Him and his friends lifted me up and took me inside. Somehow nobody noticed me thrashing. Goddamn it. It was the fucking shirt. Fuck! Fuck! Fuck! I tried to scream. I tried so hard but this guys kept kissing me to silence me. He ripped off my clothes, being surprisingly gentle. I was terrified. He kissed every part of me. After the initial pain of loosing my virginity, I kinda tuned out on everything. I stopped screaming, thrashing, moaning, crying. I did my best to make it look like I was enjoying it. The worst part was is he fucked me like there was no tomorrow. This probably went on for three hours. When he was done he kissed me and looked at me. It took everything I had not to break down and sob. I couldn't do it in front of him or his friends. It was bad enough that I looked trashed. He motioned for his friends to leave and I prepared for the worst. I will NEVER forget what happened next.

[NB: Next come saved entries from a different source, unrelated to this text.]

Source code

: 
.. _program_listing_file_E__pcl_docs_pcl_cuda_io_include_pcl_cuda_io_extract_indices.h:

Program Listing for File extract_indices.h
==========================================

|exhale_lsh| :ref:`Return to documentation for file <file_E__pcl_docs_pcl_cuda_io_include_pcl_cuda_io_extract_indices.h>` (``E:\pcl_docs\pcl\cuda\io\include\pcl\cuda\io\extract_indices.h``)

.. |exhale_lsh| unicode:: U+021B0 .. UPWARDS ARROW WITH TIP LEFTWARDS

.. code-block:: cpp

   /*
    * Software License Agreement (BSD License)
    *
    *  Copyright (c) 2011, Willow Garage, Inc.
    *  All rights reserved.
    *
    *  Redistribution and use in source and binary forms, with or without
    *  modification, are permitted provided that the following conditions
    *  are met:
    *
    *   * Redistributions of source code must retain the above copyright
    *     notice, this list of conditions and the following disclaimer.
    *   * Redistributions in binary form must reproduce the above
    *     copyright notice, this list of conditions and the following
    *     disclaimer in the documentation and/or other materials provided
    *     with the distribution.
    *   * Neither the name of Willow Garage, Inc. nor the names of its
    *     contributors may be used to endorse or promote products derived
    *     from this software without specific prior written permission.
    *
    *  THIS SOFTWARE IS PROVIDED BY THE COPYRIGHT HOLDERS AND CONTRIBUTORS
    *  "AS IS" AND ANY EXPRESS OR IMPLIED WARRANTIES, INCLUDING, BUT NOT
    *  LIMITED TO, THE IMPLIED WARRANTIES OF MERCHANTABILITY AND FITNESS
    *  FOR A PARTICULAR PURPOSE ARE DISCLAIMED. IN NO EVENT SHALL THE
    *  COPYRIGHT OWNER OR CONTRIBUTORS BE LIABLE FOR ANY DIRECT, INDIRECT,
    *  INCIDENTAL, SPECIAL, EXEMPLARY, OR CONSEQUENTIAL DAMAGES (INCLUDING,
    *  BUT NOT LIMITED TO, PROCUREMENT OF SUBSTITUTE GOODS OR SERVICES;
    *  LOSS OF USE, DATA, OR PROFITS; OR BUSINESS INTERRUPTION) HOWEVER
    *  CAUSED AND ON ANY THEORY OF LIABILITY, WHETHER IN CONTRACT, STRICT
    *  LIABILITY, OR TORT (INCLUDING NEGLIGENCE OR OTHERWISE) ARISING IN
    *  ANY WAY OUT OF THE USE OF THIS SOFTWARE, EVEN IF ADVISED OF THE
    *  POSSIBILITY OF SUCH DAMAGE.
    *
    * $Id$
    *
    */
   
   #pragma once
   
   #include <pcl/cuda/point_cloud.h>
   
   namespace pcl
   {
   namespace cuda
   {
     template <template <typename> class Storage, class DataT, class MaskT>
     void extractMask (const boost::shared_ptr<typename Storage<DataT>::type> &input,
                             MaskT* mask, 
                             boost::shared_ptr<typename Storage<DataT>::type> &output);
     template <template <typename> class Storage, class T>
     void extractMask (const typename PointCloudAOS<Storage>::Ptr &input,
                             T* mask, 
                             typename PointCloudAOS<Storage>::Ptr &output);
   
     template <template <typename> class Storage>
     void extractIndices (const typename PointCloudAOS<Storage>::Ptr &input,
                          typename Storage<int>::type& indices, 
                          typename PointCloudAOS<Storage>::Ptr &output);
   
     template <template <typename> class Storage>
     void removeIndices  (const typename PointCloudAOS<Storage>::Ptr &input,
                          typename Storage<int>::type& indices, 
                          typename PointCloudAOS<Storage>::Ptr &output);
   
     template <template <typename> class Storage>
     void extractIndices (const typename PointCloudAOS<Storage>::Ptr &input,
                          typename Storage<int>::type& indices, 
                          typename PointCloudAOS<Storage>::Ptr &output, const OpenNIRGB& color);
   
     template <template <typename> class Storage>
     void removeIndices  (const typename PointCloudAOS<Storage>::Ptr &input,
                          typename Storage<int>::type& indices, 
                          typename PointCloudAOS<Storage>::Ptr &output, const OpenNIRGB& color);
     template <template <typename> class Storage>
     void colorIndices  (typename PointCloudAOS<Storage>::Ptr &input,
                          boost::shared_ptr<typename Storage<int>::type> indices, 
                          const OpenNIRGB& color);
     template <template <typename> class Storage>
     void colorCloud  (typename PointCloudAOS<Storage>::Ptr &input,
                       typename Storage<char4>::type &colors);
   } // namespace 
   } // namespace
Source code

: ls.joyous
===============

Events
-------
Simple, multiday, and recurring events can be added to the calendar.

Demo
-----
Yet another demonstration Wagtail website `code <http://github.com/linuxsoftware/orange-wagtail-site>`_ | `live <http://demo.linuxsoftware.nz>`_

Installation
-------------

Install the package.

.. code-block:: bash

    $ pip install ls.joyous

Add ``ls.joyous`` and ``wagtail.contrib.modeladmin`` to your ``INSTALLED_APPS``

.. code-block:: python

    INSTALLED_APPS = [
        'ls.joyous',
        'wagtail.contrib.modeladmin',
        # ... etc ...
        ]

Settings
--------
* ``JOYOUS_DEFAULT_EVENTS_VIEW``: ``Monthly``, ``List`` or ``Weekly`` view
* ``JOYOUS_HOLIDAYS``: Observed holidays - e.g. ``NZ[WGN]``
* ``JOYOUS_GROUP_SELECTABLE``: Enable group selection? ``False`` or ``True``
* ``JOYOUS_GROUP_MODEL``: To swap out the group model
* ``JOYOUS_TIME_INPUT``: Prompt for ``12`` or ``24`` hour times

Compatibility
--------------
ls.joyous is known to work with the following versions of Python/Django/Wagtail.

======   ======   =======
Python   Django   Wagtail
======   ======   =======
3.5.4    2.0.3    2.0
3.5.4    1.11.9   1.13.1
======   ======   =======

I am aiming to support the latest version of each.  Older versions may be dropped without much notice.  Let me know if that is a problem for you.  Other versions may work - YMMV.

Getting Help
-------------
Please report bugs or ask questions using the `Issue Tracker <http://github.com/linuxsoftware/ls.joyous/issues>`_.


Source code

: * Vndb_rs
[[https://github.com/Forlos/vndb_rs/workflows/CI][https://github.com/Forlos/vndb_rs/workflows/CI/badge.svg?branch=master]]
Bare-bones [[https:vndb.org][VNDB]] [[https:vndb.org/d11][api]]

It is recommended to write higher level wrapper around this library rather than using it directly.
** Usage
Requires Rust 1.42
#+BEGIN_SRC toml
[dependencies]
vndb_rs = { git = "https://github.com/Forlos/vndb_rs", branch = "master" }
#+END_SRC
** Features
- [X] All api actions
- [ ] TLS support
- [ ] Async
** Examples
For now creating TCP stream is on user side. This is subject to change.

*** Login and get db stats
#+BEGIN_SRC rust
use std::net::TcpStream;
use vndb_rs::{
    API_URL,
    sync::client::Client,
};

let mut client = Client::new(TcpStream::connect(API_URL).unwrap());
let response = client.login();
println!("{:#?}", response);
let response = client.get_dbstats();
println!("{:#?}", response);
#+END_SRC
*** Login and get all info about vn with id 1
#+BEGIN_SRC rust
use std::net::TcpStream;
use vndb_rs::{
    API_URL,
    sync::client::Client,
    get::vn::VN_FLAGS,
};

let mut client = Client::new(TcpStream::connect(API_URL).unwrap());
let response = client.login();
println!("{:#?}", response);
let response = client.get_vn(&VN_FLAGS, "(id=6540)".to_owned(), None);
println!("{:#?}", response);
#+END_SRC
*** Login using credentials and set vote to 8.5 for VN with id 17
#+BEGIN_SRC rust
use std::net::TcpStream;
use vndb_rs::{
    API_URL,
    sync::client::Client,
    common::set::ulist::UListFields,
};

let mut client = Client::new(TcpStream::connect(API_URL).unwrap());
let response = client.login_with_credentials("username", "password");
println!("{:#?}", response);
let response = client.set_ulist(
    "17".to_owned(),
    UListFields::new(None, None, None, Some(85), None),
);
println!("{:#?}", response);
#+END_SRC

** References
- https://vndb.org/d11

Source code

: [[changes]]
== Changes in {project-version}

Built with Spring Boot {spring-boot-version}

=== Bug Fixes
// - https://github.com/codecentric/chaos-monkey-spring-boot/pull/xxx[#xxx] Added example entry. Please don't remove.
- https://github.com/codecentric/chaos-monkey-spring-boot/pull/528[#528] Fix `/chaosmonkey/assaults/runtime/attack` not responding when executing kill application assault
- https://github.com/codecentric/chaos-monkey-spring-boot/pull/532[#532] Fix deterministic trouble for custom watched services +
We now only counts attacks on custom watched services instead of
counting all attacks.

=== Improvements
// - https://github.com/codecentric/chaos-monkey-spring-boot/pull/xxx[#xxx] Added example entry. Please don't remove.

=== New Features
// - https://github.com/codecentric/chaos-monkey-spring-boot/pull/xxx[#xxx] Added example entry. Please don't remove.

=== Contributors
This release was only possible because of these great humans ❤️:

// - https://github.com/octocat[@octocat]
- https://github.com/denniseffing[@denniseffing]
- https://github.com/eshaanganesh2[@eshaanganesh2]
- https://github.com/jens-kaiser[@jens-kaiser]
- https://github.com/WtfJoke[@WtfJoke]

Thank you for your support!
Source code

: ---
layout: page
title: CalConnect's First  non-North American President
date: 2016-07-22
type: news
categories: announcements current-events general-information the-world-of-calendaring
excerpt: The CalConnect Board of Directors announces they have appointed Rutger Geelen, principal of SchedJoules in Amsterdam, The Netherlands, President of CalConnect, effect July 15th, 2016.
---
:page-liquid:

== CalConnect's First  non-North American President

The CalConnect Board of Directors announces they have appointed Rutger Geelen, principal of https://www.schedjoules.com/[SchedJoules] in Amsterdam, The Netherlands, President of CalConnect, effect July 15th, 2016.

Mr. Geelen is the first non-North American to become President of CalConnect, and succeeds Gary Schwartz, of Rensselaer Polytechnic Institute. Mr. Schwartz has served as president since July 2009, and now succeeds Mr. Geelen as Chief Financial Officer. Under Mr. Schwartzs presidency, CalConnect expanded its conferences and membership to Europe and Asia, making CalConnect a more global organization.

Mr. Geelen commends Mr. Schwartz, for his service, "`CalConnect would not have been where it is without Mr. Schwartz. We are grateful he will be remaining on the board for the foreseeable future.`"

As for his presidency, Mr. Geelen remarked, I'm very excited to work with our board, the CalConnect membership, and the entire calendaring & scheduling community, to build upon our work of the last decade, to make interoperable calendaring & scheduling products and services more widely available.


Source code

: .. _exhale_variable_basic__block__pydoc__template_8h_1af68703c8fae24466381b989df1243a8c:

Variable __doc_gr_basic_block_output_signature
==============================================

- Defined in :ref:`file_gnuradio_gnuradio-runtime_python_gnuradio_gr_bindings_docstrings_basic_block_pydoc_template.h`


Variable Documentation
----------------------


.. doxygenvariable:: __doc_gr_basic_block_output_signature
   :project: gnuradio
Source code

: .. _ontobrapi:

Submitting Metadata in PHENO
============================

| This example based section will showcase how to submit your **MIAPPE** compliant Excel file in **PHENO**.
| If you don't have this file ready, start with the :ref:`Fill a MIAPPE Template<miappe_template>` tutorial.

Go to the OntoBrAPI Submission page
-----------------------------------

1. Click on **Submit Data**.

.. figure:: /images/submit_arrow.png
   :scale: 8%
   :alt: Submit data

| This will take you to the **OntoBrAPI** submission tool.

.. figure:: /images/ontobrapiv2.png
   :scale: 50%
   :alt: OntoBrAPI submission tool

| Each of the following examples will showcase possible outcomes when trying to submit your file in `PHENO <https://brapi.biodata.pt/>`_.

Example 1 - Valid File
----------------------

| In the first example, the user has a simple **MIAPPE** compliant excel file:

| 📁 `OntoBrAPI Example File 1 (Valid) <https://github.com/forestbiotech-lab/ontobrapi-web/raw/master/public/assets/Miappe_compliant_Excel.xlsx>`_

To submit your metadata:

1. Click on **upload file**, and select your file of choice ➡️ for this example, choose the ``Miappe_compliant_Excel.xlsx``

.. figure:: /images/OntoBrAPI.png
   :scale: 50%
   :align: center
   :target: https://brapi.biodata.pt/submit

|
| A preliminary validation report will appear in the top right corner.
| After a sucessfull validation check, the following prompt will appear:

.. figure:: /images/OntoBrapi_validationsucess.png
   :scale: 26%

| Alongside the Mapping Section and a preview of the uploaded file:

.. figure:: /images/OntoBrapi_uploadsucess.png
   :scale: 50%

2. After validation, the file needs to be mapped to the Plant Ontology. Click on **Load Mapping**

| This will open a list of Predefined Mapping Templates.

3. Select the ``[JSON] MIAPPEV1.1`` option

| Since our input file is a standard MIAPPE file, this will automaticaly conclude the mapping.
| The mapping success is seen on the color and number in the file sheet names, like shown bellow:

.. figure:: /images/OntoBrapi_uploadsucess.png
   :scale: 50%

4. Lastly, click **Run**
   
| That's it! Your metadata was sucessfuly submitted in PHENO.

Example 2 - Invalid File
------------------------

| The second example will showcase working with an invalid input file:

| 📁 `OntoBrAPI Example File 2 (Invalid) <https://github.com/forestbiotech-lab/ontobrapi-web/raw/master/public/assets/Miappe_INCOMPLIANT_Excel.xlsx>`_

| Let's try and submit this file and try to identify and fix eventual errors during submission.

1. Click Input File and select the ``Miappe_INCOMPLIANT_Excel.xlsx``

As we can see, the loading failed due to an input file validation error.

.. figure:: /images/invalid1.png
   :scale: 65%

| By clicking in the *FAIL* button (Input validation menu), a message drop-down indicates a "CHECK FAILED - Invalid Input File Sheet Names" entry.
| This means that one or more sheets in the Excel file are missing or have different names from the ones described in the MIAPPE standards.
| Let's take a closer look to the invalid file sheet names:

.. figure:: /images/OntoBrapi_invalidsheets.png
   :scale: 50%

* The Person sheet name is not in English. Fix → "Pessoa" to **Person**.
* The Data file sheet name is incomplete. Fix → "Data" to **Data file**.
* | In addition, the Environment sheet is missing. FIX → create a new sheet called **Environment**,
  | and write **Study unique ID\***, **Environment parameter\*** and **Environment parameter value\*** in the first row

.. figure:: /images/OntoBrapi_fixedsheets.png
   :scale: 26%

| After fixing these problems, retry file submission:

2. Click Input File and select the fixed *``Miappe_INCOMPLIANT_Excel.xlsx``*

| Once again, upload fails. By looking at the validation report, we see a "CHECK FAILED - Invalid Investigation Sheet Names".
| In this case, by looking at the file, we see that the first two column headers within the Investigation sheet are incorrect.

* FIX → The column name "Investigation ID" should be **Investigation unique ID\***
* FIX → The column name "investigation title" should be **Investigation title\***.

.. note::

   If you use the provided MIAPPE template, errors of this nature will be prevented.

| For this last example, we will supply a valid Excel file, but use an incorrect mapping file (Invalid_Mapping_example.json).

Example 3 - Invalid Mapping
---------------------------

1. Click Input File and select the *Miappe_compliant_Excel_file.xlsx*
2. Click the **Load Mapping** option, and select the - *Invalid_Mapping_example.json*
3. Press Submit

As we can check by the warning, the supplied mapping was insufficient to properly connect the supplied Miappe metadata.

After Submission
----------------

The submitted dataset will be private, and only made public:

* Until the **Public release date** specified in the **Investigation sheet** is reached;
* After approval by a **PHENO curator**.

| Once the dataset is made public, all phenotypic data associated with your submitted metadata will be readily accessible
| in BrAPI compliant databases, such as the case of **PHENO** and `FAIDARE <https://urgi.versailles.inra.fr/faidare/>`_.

He started bawling. He sobbed and eventually I gave in and cried with him. He wiped his eyes and looked at me.

"I am so sorry." Over and over. That's all he said. "Sorry, sorry, sorry, sorry..." He looked at me and said; "I'm taking you to the hospital." That was when I saw the blood.

He got me dressed and rushed to the ER. They quickly admitted me and asked for a story as to what happened. What he said absolutely shocked me;

"I forced her to let me have sex with her." I lost it. In front of all those people I sobbed. He came over and hugged me, murmuring apologies in my ear. This boy who just raped me was now turning himself in. I couldn't believe that there was an honest soul out here. The doctors called the police but I was the one who wanted him to stay with me. They checked me out. All the tests, exams, scans proved their theory: I was so torn apart that I probably wouldn't be able to have kids. Noah was there when the doctors told me. I sat there in shock for a minute but it sank in right away for him. He broke down and sobbed. I realized and started bawling with him. He apologized so many times I couldn't even count. I was devastated.